Objective
Indeterminate thyroid nodules (ITN) are common and often lead to (sometimes unnecessary) diagnostic surgery. We aimed to evaluate the performance of two machine learning methods (ML), based on routinely available features to predict the risk of malignancy (RM) of ITN.
Design
Multicentric diagnostic retrospective cohort study conducted between 2010 and 2020.
Methods
Adult patients who underwent surgery for at least one Bethesda III-V thyroid nodule (TN) with fully available medical records were included. Of the 7,917 records reviewed, eligibility criteria were met in 1,288 patients with 1,335 TN. Patients were divided in a training (940 TN) and validation cohort (395 TN). The diagnostic performance of a multivariate logistic regression model (LR) and its nomogram, and a random forest model (RF) in predicting the nature and RM of a TN were evaluated. All available clinical, biological, ultrasound, and cytological data of the patients were collected and used to construct the two algorithms.
Results
There were 253 (19%), 693 (52%) and 389 (29%) TN classified as Bethesda III, IV and V respectively, with an overall RM of 35%. Both cohorts were well balanced for baseline characteristics.
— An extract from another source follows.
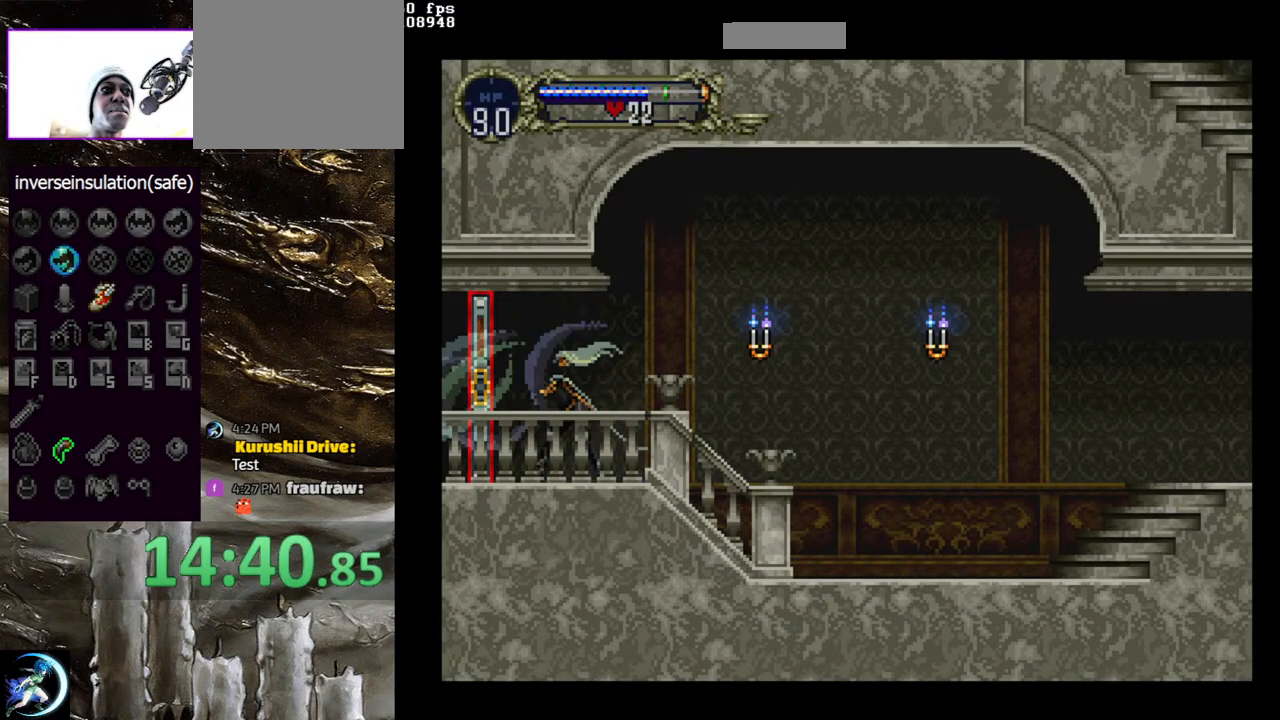
{"buttons": ["CIRCLE"], "left_stick": "center", "right_stick": "center", "events": [[33, "CIRCLE", "down"], [83, "TRIANGLE", "down"], [150, "TRIANGLE", "up"], [183, "CIRCLE", "up"], [217, "CIRCLE", "down"], [250, "TRIANGLE", "down"], [317, "TRIANGLE", "up"], [350, "CIRCLE", "up"], [417, "CIRCLE", "down"], [417, "TRIANGLE", "down"], [500, "TRIANGLE", "up"]]}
Both models were validated on the validation cohort, with performances in terms of specificity, sensitivity, positive predictive value, negative predictive value and area under the receiver operating characteristic curve of 90%, 57.3%, 73.4%, 81.4%, 84% (CI95%: 78.5–89.5%) for the LR model, and 87.6%, 54.7%, 68.1%, 80%, 82.6% (CI95%: 77.4–87.9%) for the RF model, respectively.
Conclusions
Our ML models performed well in predicting the nature of Bethesda III-V TN. In addition, our freely available online nomogram helped to refine the RM, identifying low-risk TN that may benefit from surveillance in up to a third of ITN, and thus may reduce the number of unnecessary surgeries.